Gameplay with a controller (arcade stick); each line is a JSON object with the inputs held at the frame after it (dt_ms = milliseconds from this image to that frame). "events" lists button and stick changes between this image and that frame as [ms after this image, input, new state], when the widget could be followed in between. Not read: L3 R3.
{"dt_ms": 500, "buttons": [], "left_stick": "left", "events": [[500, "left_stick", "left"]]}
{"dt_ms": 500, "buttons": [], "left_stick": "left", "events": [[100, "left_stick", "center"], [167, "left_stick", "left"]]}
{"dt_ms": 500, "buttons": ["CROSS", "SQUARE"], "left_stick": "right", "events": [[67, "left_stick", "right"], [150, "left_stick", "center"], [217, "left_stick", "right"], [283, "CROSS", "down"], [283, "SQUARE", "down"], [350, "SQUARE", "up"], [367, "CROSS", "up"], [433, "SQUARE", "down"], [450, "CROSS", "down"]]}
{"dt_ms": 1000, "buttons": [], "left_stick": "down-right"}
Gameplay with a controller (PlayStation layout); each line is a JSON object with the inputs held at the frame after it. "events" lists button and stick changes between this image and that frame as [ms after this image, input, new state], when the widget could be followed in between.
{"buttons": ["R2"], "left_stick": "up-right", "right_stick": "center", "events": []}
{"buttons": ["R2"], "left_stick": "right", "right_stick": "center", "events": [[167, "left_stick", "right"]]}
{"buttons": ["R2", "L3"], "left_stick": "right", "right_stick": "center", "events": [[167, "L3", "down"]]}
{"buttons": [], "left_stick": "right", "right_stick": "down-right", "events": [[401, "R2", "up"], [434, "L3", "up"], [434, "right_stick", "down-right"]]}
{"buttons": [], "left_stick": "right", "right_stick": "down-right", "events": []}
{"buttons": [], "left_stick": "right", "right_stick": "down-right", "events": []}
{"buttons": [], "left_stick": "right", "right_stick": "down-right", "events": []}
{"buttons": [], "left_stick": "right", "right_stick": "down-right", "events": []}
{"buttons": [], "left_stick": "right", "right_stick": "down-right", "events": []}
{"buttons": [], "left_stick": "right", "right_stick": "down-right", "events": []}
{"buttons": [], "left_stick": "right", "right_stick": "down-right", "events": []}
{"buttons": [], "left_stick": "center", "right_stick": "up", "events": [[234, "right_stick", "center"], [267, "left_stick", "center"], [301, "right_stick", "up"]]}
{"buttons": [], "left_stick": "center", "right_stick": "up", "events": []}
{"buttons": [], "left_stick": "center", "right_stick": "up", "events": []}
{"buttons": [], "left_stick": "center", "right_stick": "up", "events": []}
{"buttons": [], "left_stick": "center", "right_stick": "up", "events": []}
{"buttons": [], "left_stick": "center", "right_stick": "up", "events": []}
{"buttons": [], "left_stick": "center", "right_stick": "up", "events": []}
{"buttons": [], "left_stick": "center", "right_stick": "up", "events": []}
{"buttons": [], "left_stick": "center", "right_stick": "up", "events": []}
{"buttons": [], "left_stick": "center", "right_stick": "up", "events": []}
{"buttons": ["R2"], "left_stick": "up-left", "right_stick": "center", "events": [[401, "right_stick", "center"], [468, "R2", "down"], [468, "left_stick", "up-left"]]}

================

■ **WHAT IS REQUIRED**: Please find every line in the records above that holds the word "followed" and copy it.

■ **TASK RESPONSE**:
Gameplay with a controller (arcade stick); each line is a JSON object with the inputs held at the frame after it (dt_ms = milliseconds from this image to that frame). "events" lists button and stick changes between this image and that frame as [ms after this image, input, new state], when the widget could be followed in between. Not read: L3 R3.
Gameplay with a controller (PlayStation layout); each line is a JSON object with the inputs held at the frame after it. "events" lists button and stick changes between this image and that frame as [ms after this image, input, new state], when the widget could be followed in between.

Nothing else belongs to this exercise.